Indonesian investigation authority KNTK says Boeing's preliminary hazard assessment of MCAS, carried out on a full-flight simulator in 2012, examined crew responses to uncommanded MCAS activation "regardless of underlying cause".
This focus on the pilots' response to MCAS – rather than the reason MCAS might be triggered – meant that specific failure modes "were not simulated", says the inquiry, and therefore neither were the cockpit effects of those failure modes.
KNKT says a failure such as erroneous angle-of-attack sensor data, leading to unreliable airspeed alerts, stick-shaker activation, and other alarms in the cockpit were not part of the simulation.
Boeing concentrated on two particular uncommanded MCAS hazards: operation to MCAS's maximum authority of 0.6° nose-down stabiliser, and an MCAS activation which equated to a 3s stabiliser trim runaway.
It simulated the MCAS function by inducing stabiliser movement, which created increased control-column forces, indications of nose-down movement, and activation of the stabiliser trim wheel – enabling Boeing to study how pilots would react.
Additional cockpit effects were not simulated, says the inquiry, and were not documented in safety assessment reports reviewed by the US National Transportation Safety Board.
As the 737 Max evolved, Boeing opted to revise MCAS in 2016 to improve characteristics in certain configurations at low speed.
This revision enabled MCAS to command incremental stabiliser movement to a maximum of 0.65° at high Mach numbers but as much as 2.5° at low Mach.
Boeing used the full-flight simulator and engineering analysis to re-evaluate its earlier hazard assessment of MCAS, and determined that the risk classification had "not changed" as a result of this increase in MCAS authority.

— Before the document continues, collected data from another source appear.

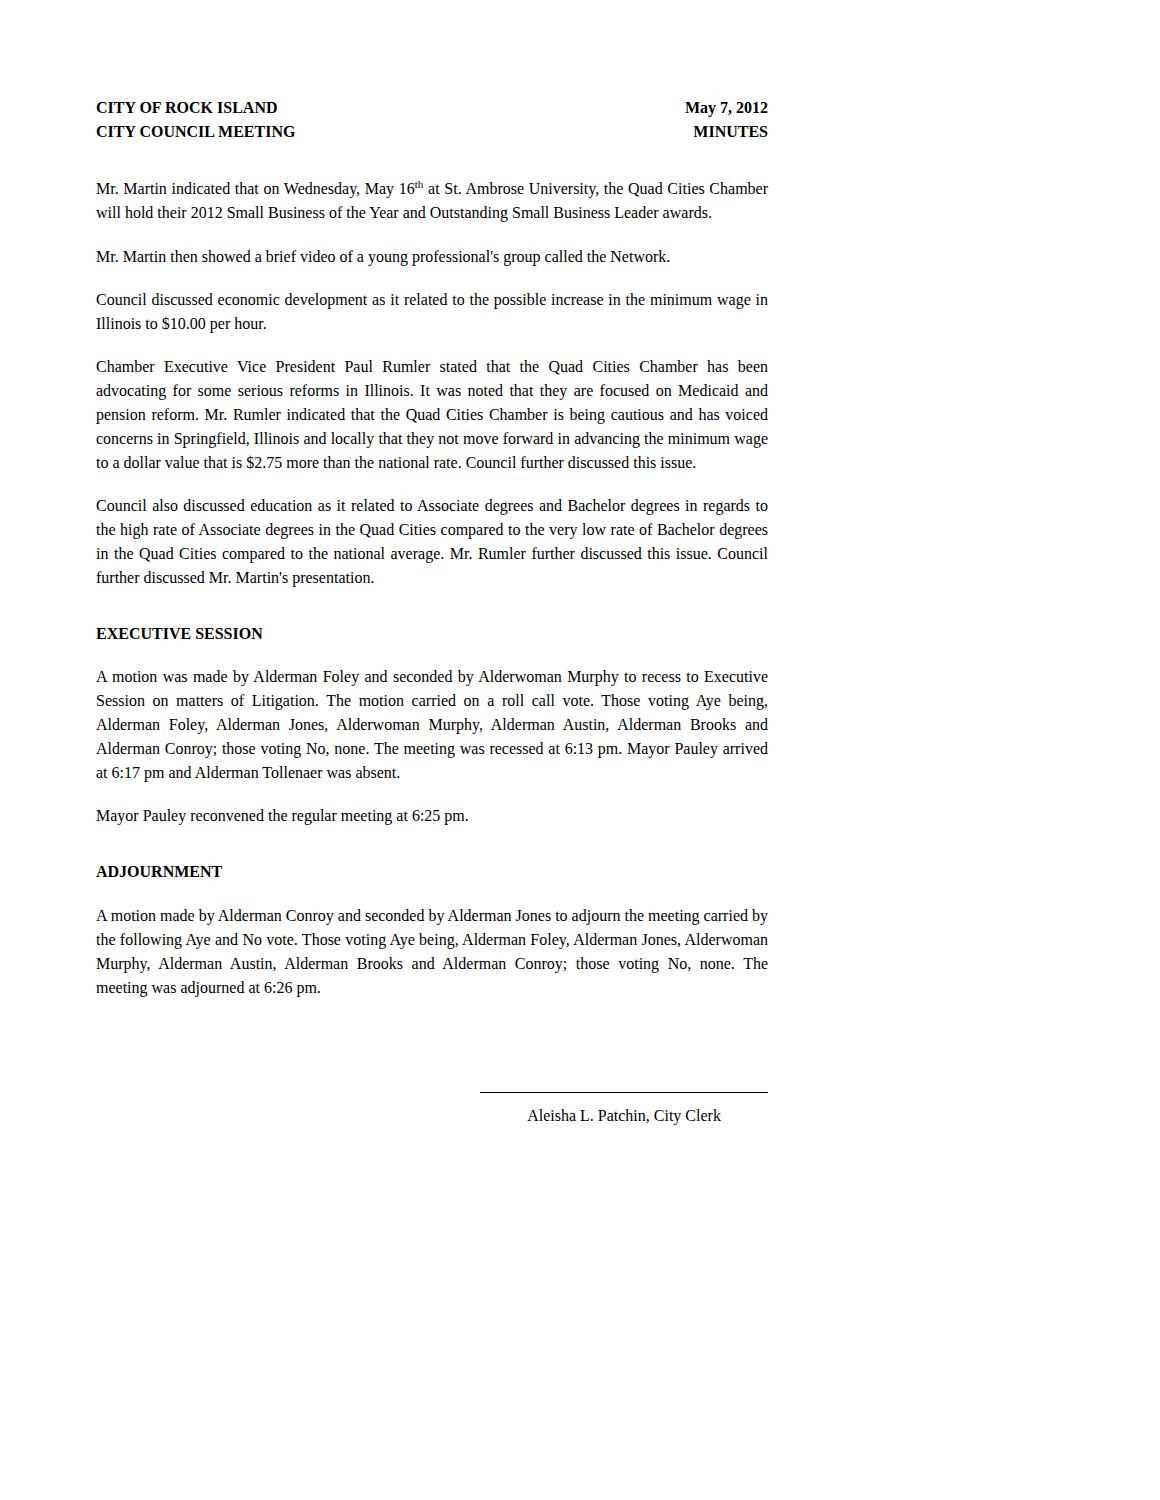CITY OF ROCK ISLAND
CITY COUNCIL MEETING
May 7, 2012
MINUTES
Mr. Martin indicated that on Wednesday, May 16th at St. Ambrose University, the Quad Cities Chamber will hold their 2012 Small Business of the Year and Outstanding Small Business Leader awards.
Mr. Martin then showed a brief video of a young professional's group called the Network.
Council discussed economic development as it related to the possible increase in the minimum wage in Illinois to $10.00 per hour.
Chamber Executive Vice President Paul Rumler stated that the Quad Cities Chamber has been advocating for some serious reforms in Illinois. It was noted that they are focused on Medicaid and pension reform. Mr. Rumler indicated that the Quad Cities Chamber is being cautious and has voiced concerns in Springfield, Illinois and locally that they not move forward in advancing the minimum wage to a dollar value that is $2.75 more than the national rate. Council further discussed this issue.
Council also discussed education as it related to Associate degrees and Bachelor degrees in regards to the high rate of Associate degrees in the Quad Cities compared to the very low rate of Bachelor degrees in the Quad Cities compared to the national average. Mr. Rumler further discussed this issue. Council further discussed Mr. Martin's presentation.
EXECUTIVE SESSION
A motion was made by Alderman Foley and seconded by Alderwoman Murphy to recess to Executive Session on matters of Litigation. The motion carried on a roll call vote. Those voting Aye being, Alderman Foley, Alderman Jones, Alderwoman Murphy, Alderman Austin, Alderman Brooks and Alderman Conroy; those voting No, none. The meeting was recessed at 6:13 pm. Mayor Pauley arrived at 6:17 pm and Alderman Tollenaer was absent.
Mayor Pauley reconvened the regular meeting at 6:25 pm.
ADJOURNMENT
A motion made by Alderman Conroy and seconded by Alderman Jones to adjourn the meeting carried by the following Aye and No vote. Those voting Aye being, Alderman Foley, Alderman Jones, Alderwoman Murphy, Alderman Austin, Alderman Brooks and Alderman Conroy; those voting No, none. The meeting was adjourned at 6:26 pm.
Aleisha L. Patchin, City Clerk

The risk associated with uncommanded MCAS activation remained classified as 'major' – and therefore did not require further in-depth analysis – because Boeing believed unintended movement of the stabiliser would be "readily recognised", and that the crew would be quickly able to return the aircraft to level flight, either with elevator and trim or by using stabiliser runaway procedures.
But a simulation exercise conducted in December 2018, a few weeks after the Lion Air crash in October, revealed that the pilots were dealing not just with uncommanded MCAS activation – for which they were not prepared – but also the impact of additional cockpit effects associated with the same false angle-of-attack data that had triggered MCAS.

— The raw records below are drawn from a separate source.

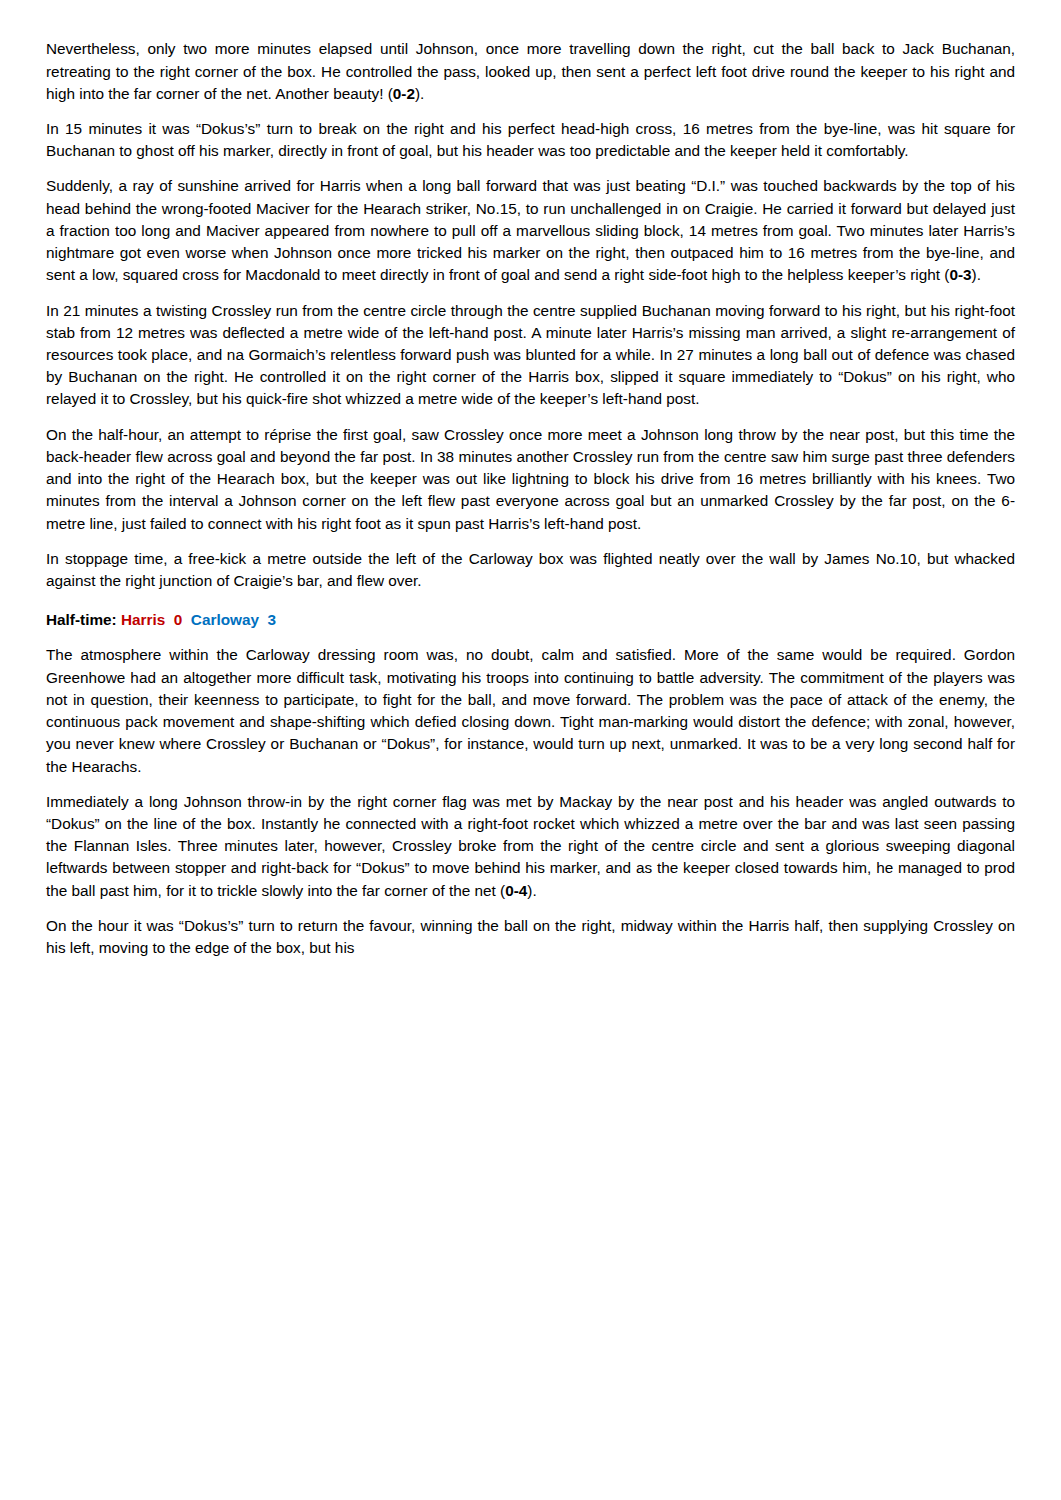Nevertheless, only two more minutes elapsed until Johnson, once more travelling down the right, cut the ball back to Jack Buchanan, retreating to the right corner of the box. He controlled the pass, looked up, then sent a perfect left foot drive round the keeper to his right and high into the far corner of the net. Another beauty! (0-2).
In 15 minutes it was “Dokus’s” turn to break on the right and his perfect head-high cross, 16 metres from the bye-line, was hit square for Buchanan to ghost off his marker, directly in front of goal, but his header was too predictable and the keeper held it comfortably.
Suddenly, a ray of sunshine arrived for Harris when a long ball forward that was just beating “D.I.” was touched backwards by the top of his head behind the wrong-footed Maciver for the Hearach striker, No.15, to run unchallenged in on Craigie. He carried it forward but delayed just a fraction too long and Maciver appeared from nowhere to pull off a marvellous sliding block, 14 metres from goal. Two minutes later Harris’s nightmare got even worse when Johnson once more tricked his marker on the right, then outpaced him to 16 metres from the bye-line, and sent a low, squared cross for Macdonald to meet directly in front of goal and send a right side-foot high to the helpless keeper’s right (0-3).
In 21 minutes a twisting Crossley run from the centre circle through the centre supplied Buchanan moving forward to his right, but his right-foot stab from 12 metres was deflected a metre wide of the left-hand post. A minute later Harris’s missing man arrived, a slight re-arrangement of resources took place, and na Gormaich’s relentless forward push was blunted for a while. In 27 minutes a long ball out of defence was chased by Buchanan on the right. He controlled it on the right corner of the Harris box, slipped it square immediately to “Dokus” on his right, who relayed it to Crossley, but his quick-fire shot whizzed a metre wide of the keeper’s left-hand post.
On the half-hour, an attempt to réprise the first goal, saw Crossley once more meet a Johnson long throw by the near post, but this time the back-header flew across goal and beyond the far post. In 38 minutes another Crossley run from the centre saw him surge past three defenders and into the right of the Hearach box, but the keeper was out like lightning to block his drive from 16 metres brilliantly with his knees. Two minutes from the interval a Johnson corner on the left flew past everyone across goal but an unmarked Crossley by the far post, on the 6-metre line, just failed to connect with his right foot as it spun past Harris’s left-hand post.
In stoppage time, a free-kick a metre outside the left of the Carloway box was flighted neatly over the wall by James No.10, but whacked against the right junction of Craigie’s bar, and flew over.
Half-time: Harris 0 Carloway 3
The atmosphere within the Carloway dressing room was, no doubt, calm and satisfied. More of the same would be required. Gordon Greenhowe had an altogether more difficult task, motivating his troops into continuing to battle adversity. The commitment of the players was not in question, their keenness to participate, to fight for the ball, and move forward. The problem was the pace of attack of the enemy, the continuous pack movement and shape-shifting which defied closing down. Tight man-marking would distort the defence; with zonal, however, you never knew where Crossley or Buchanan or “Dokus”, for instance, would turn up next, unmarked. It was to be a very long second half for the Hearachs.
Immediately a long Johnson throw-in by the right corner flag was met by Mackay by the near post and his header was angled outwards to “Dokus” on the line of the box. Instantly he connected with a right-foot rocket which whizzed a metre over the bar and was last seen passing the Flannan Isles. Three minutes later, however, Crossley broke from the right of the centre circle and sent a glorious sweeping diagonal leftwards between stopper and right-back for “Dokus” to move behind his marker, and as the keeper closed towards him, he managed to prod the ball past him, for it to trickle slowly into the far corner of the net (0-4).
On the hour it was “Dokus’s” turn to return the favour, winning the ball on the right, midway within the Harris half, then supplying Crossley on his left, moving to the edge of the box, but his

The simulations tested several scenarios to examine the aircraft's behaviour as well as theoretical crew responses.
But the exercise also replicated the likely cockpit conditions which emerged during the accident sequence.
Pilots participating in the simulation were instructed to clean the aircraft configuration after take-off, start carrying out non-normal checklists, and respond to air traffic control requests.
This exercise found that crews could not maintain altitude with control column force alone if short activation of electric trim resulted in an accumulating mis-trim from the MCAS nose-down commands.
"Repeated MCAS activations increased the flight crew workload and required more attention to counter it," says the inquiry. Communicating with air traffic control was "distracting", it adds, and crews found the non-normal checklist "hard to get through".
The crew of the ill-fated Lion Air aircraft attempted to run through the non-normal checklists while trying to maintain altitude against repetitive MCAS nose-down commands.
But the inquiry says execution of the checklists was "unable to be completed" owing to increased workload and distraction from air traffic communications. "The unfinished [checklists] made it difficult for the flight crew [of the Lion 737 Max] to understand the aircraft problem and how to mitigate the problem," it adds.